Trotzdem konnte klassik-begeistert.de schon vor der Pause sehen und hören, dass dort unten nicht nur ganz besondere Musiker spielten, sondern vor allem großartige Sänger standen. Anja Kampe präsentierte von Beginn an ihren frischen Sopran und eine große stimmliche Präsenz. Ihr Text allerdings war nur phasenweise zu verstehen von den schlechten Sitzplätzen. Stephen Gould, der den Siegmund sang, überzeugte mit Wohlklang und beeindruckendem Volumen: sekundenlang hielt er in vollstem Klang die Töne. Das war eindeutig seine Stärke, denn an Spritzigkeit und Frische fehlte es seiner Stimme ab und zu. Und dann der Dritte im Bunde: Georg Zeppenfeld, der gefeierte Gurnemanz im Bayreuther Parsifal 2016. Das ist eine grandiose Stimme, ein Bass von Flexibilität und Wärme geführt. Und selbst der Text war bei ihm problemlos in den hinteren Rängen zu verstehen.

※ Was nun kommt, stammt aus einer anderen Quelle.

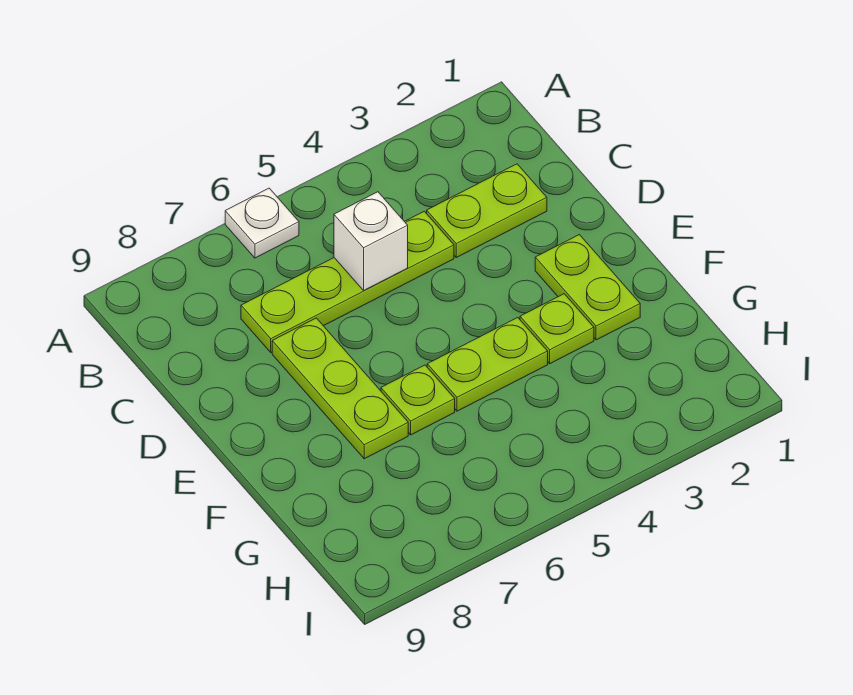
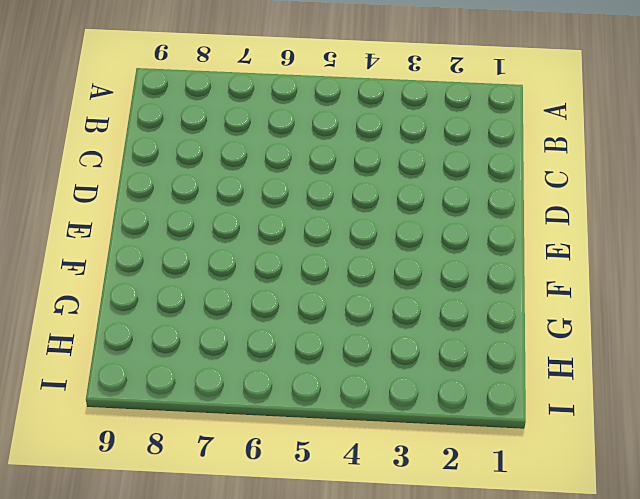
none -> white plate A6 level 1
none -> lime plate C2:C3 level 1

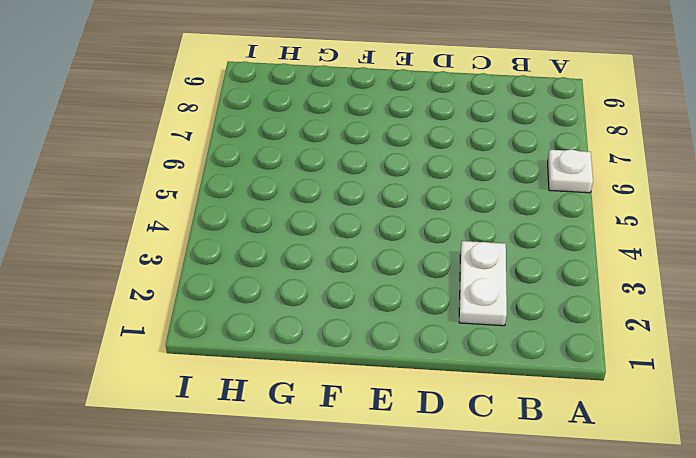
white plate C2:C3 level 1 -> lime plate C2:C3 level 1
none -> lime plate C4:C7 level 1
none -> lime plate D7:F7 level 1

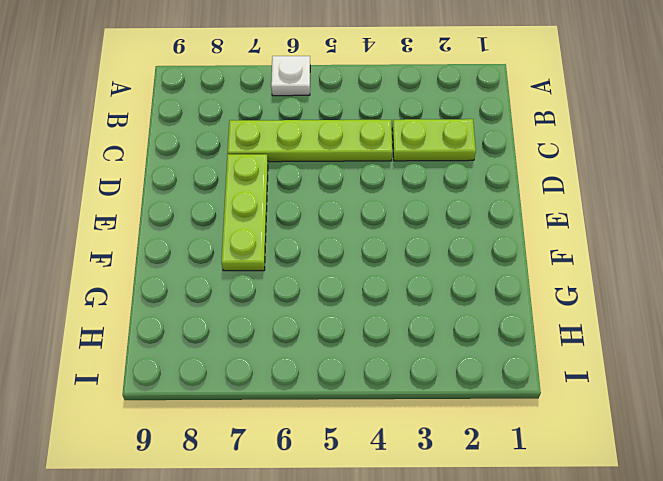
none -> lime plate E2:F2 level 1
none -> lime plate F3 level 1

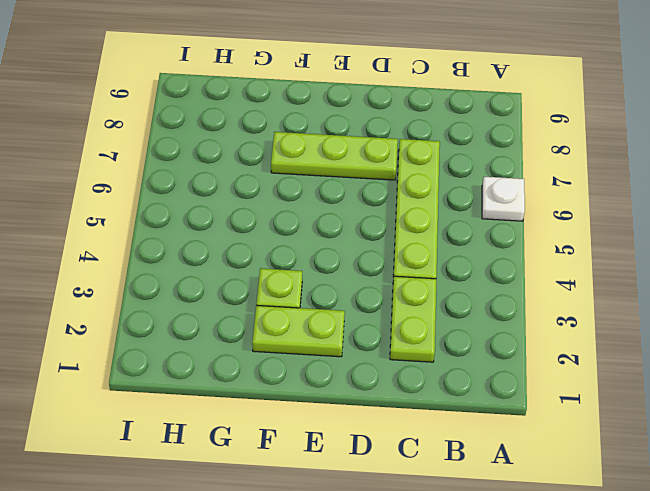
none -> lime plate F4:F5 level 1
none -> lime plate F6 level 1

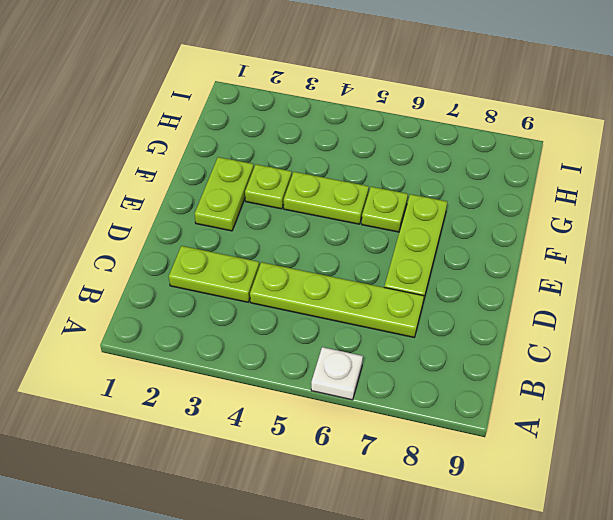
none -> white brick C5 level 2

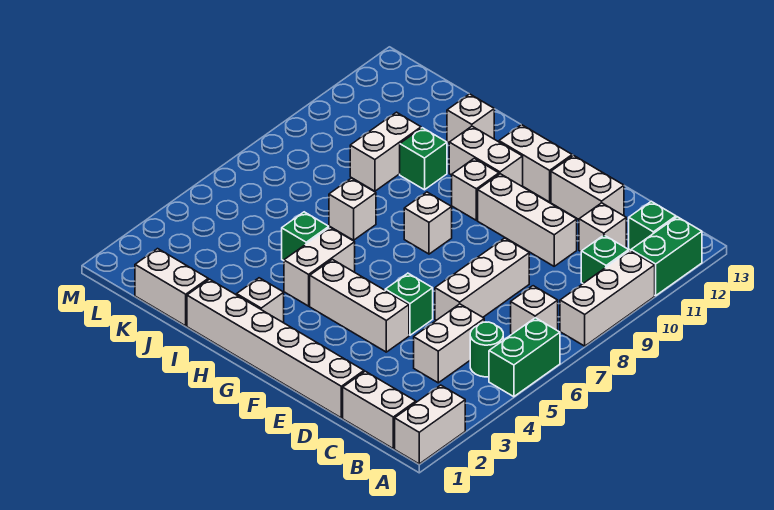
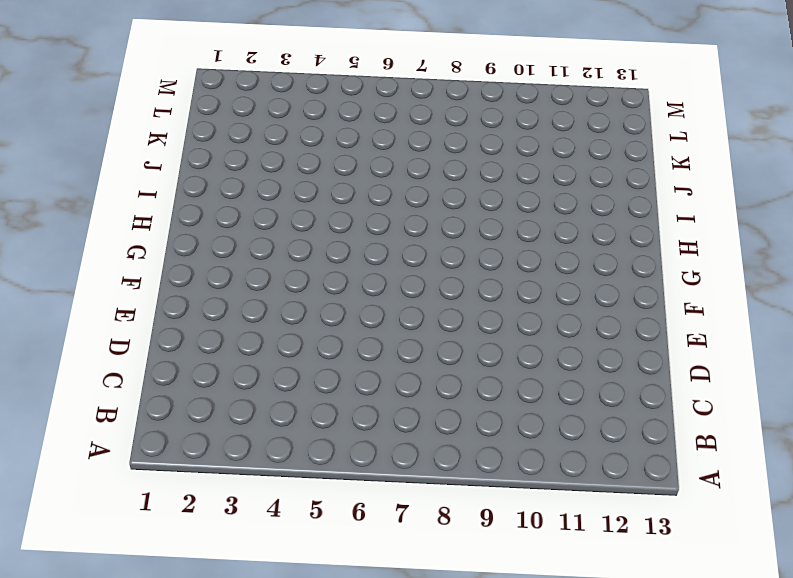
none -> white brick A1:A2 level 1
none -> green brick A5:A6 level 1
none -> white brick A8:A10 level 1

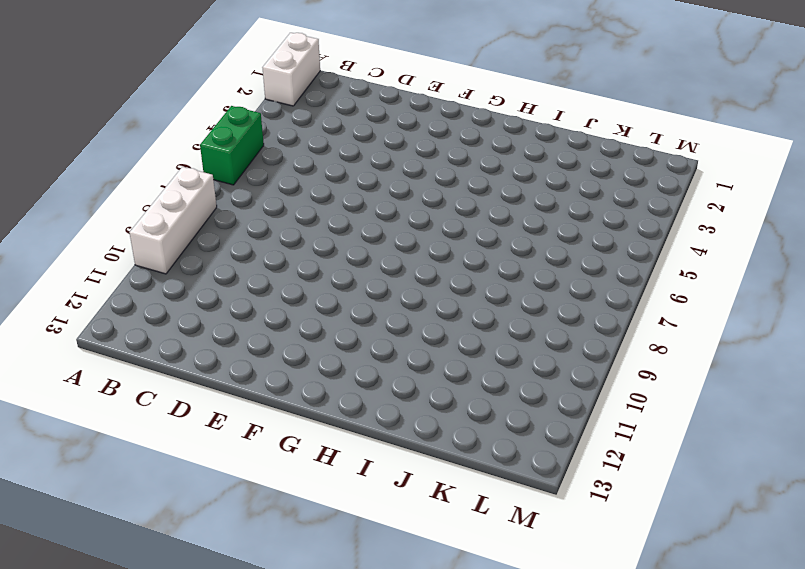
none -> green brick A11:A12 level 1
none -> white brick B1:C1 level 1
none -> green round brick B5 level 1

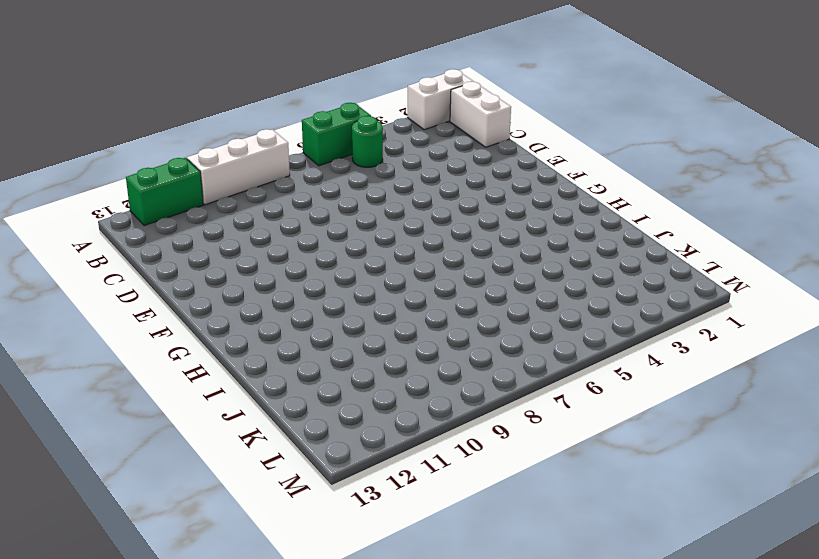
none -> white brick B7 level 1
none -> green brick B10 level 1
none -> green brick B12 level 1

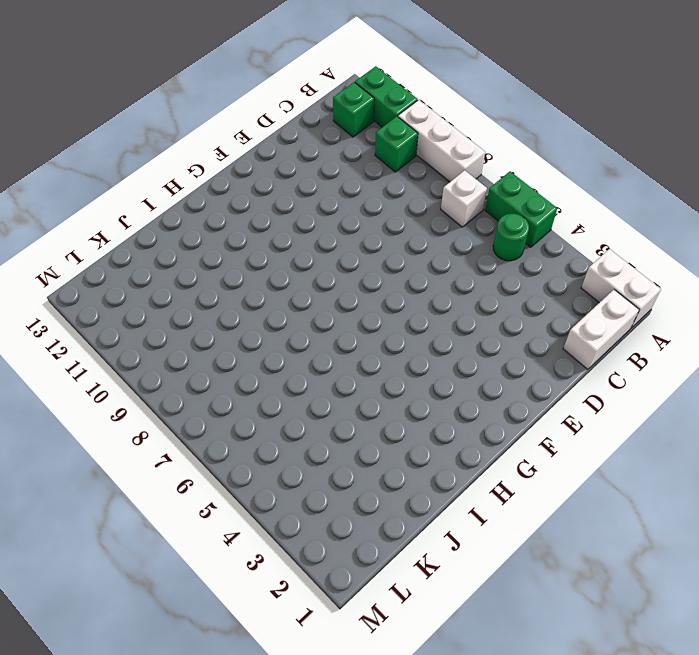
none -> white brick C4:C5 level 1
none -> white brick C11 level 1
none -> white brick D1:I1 level 1

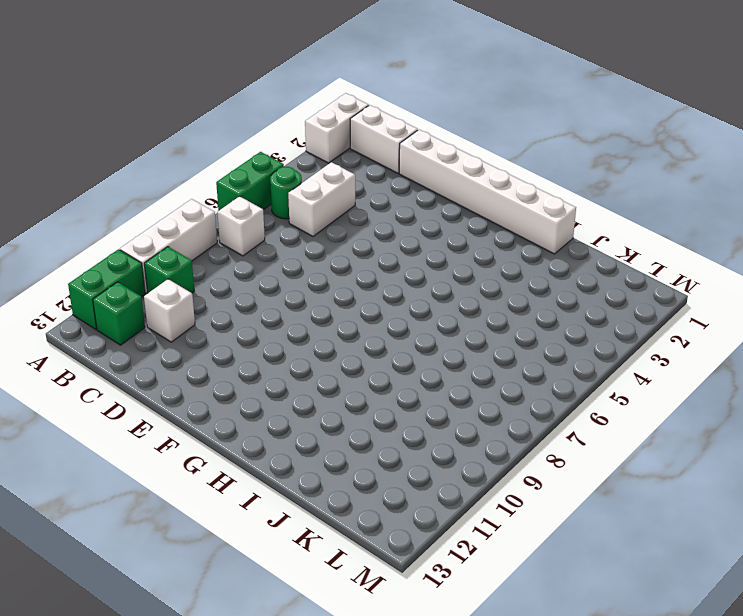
none -> white brick D6:D8 level 1
none -> white brick D10:F10 level 1
none -> white brick D12:E12 level 1

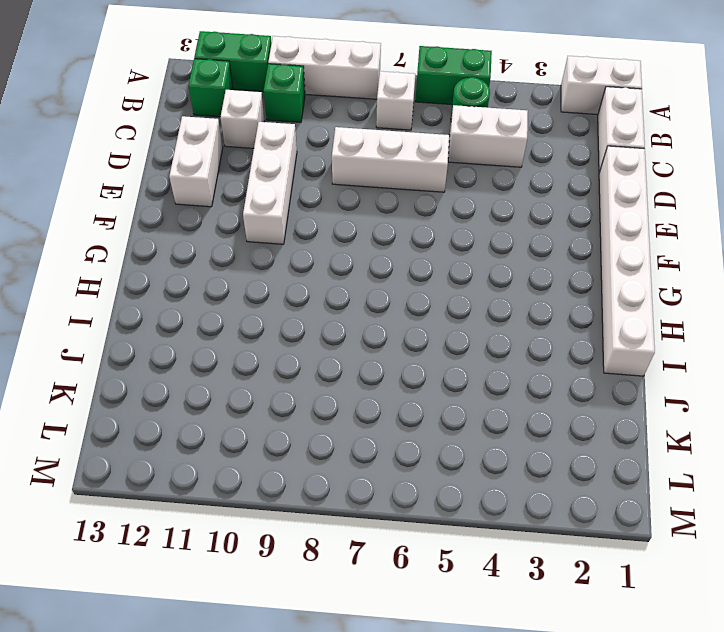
none -> white brick E4:G4 level 1
none -> green brick E5 level 1
none -> white brick F12:G12 level 1

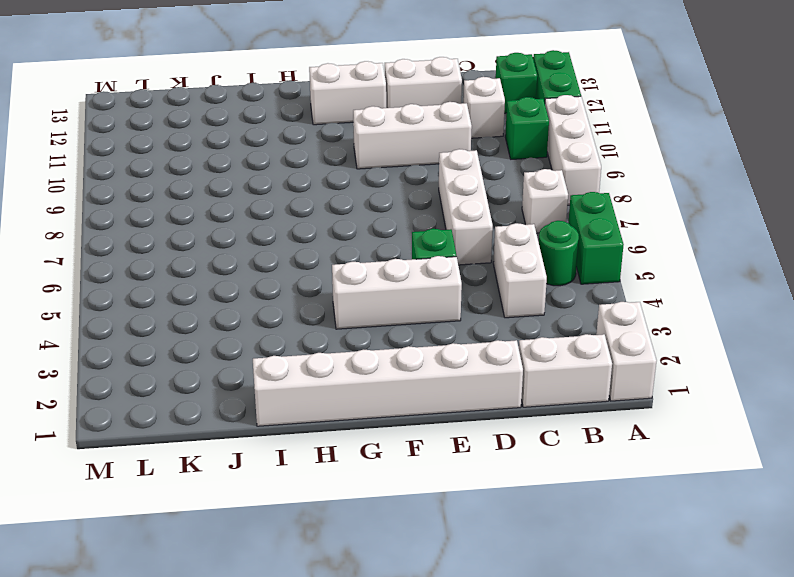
none -> white brick G8 level 1
none -> white brick G10 level 1
none -> white brick G11:H11 level 1

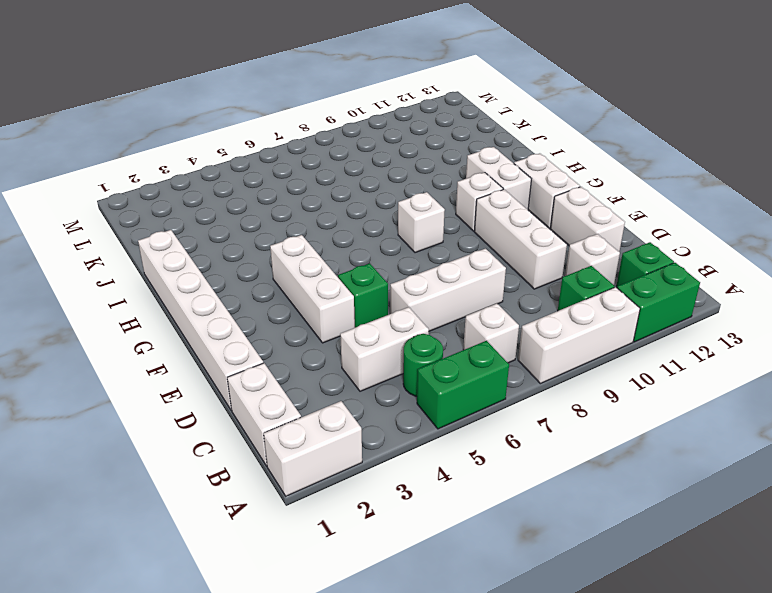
none -> white brick H2 level 1
none -> white brick H4:H5 level 1
none -> green brick I5 level 1

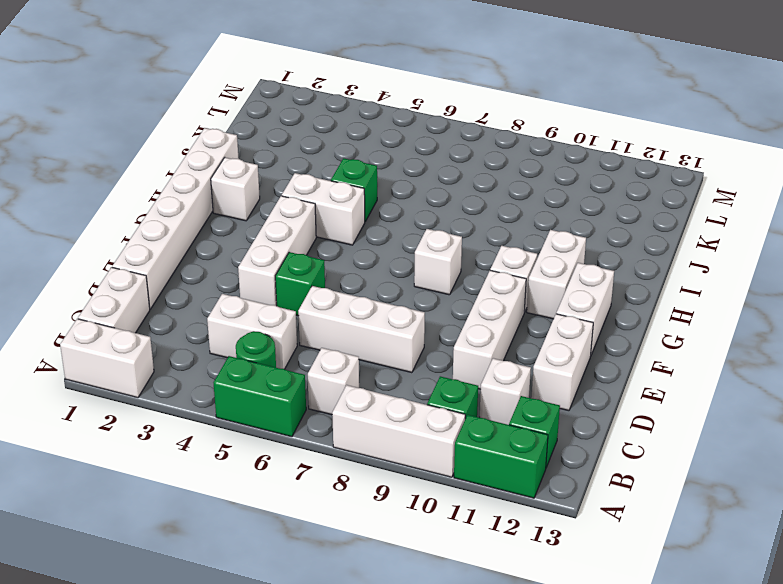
none -> white brick I7 level 1
none -> green brick I10 level 1
none -> white brick I12 level 1

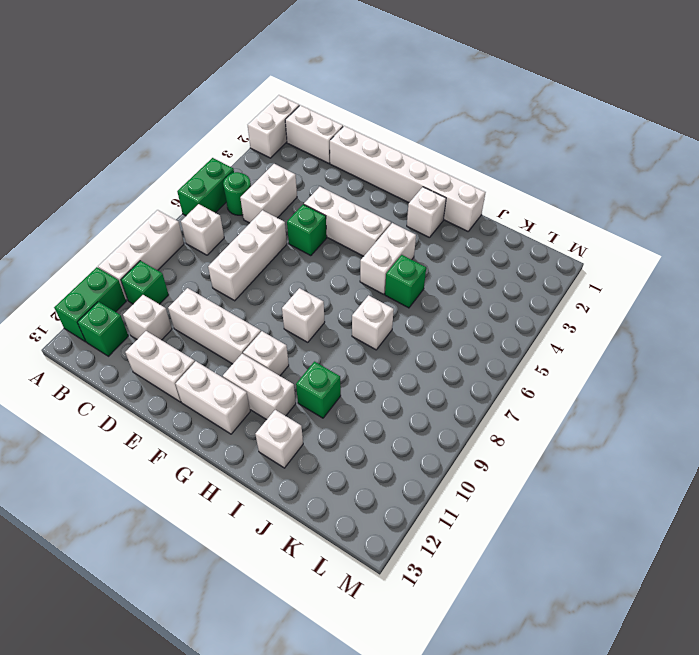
none -> white brick J1:K1 level 1
none -> white brick J9:J10 level 1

Das Orchester ist von Anfang an die tragende Kraft. Die Solisten rauben dem Publikum teilweise den Atem: der schmelzende Nougat-Ton des Solo-Cellisten, butterweiche Klänge der Solo-Klarinette und Solo-Oboe: Das ist das Paradies für Klassik-Begeisterte.

Die letzten Töne waren noch nicht angestrichen, da brandete schon der erste Applaus auf. Viele Bravi-Rufe und stürmischer Applaus für die Solisten. klassik-begeistert.de nutzte die Pause erfolgreich und ergatterte einen der freigebliebenen Sitzplätze in den unteren Rängen. Was für ein Unterschied!

Ja, und diese zweite Hälfte war dann ein einziger Rausch. Schon beim „Tagesgrauen“ das erste wohlige Erschaudern, wenn das Blech klar und strahlend wie die Sonne durch den Morgennebel emporsteigt; wenn das ganze Orchester plätschert und strudelt und Siegfried mit seinem Kahn über den Rhein schippert. Diese Musik kreiert Bilder und Assoziationen, die tief berühren. Schöner können die Leitmotive nicht gespielt werden – jenes Musikmaterial nämlich, mit dem Wagner einen alle vier Werke überspannenden, dicht gewebten Teppich aus vertonter Symbolik und Emotion kreiert: Siegfrieds strahlendes Horn-Motiv, der Feuerzauber, das Liebes-Motiv. Als das ergreifende, feierliche Wallhall-Motiv erklang, blickte sich ein Paar im Publikum strahlend an und fasste sich bei den Händen. Da jagte ein Gänsehaut-Schauer den nächsten.

Siegfrieds Trauermarsch: da gibt wirklich jeder im Orchester alles, da sitzt jeder Einsatz, jeder bis ins Mark dringende Paukenschlag und Beckenknall. Schöner, reiner und sinnlicher kann diese stimulierende Musik kaum erklingen.

Zum Abschluss dann das große, monumentale Finale der Ring-Tetralogie: Anja Kampe als Brünnhilde, die, sich selbst opfernd, den Weltenbrand stiftet und somit das Ende der Götter begründet und der Welt ihre ursprüngliche Ordnung zurückgibt. Krachend und mit niederschmetternder Wucht stürzen die Götterhallen Walhall ein – Kampe sang diesen langen Monolog wirklich überzeugend. Voller Leidenschaft transportierte sie die unterschiedlichen Emotionen, die Brünnhilde an dieser zentralen Stelle durchdringen, bis man jenes Leid, jene Freude und Hoffnung am eigenen Körper spürte.

Da kann sich wahrlich ein jeder freuen, der bei den Osterfestspielen 2017 in Salzburg das Vergnügen hat, Kampe bei ihrem Debüt als Brünnhilde in „Die Walküre“ unter der Leitung von Christian Thielemann zu erleben. Da bekommt die Protagonistin dann auch den gebührenden Bühnenraum, denn konzertant ist das alles wunderbar, aber erst szenisch würde es, wie Wagner es nennen würde, zum „vollkommenen Gesamtkunstwerk“ werden.

Eine Paraderolle also für Thielemann und sein grandioses Orchester aus Dresden, dem Thielemann seit 2012 als Chefdirigent vorsteht. Und Thielemann bewies souverän und wie zu erwarten: Er kann es einfach. Er hat Wagners Musik durchschaut, er hat sie verinnerlicht und mit diesem Orchester bedeutet das: meisterliche Wagnerklänge!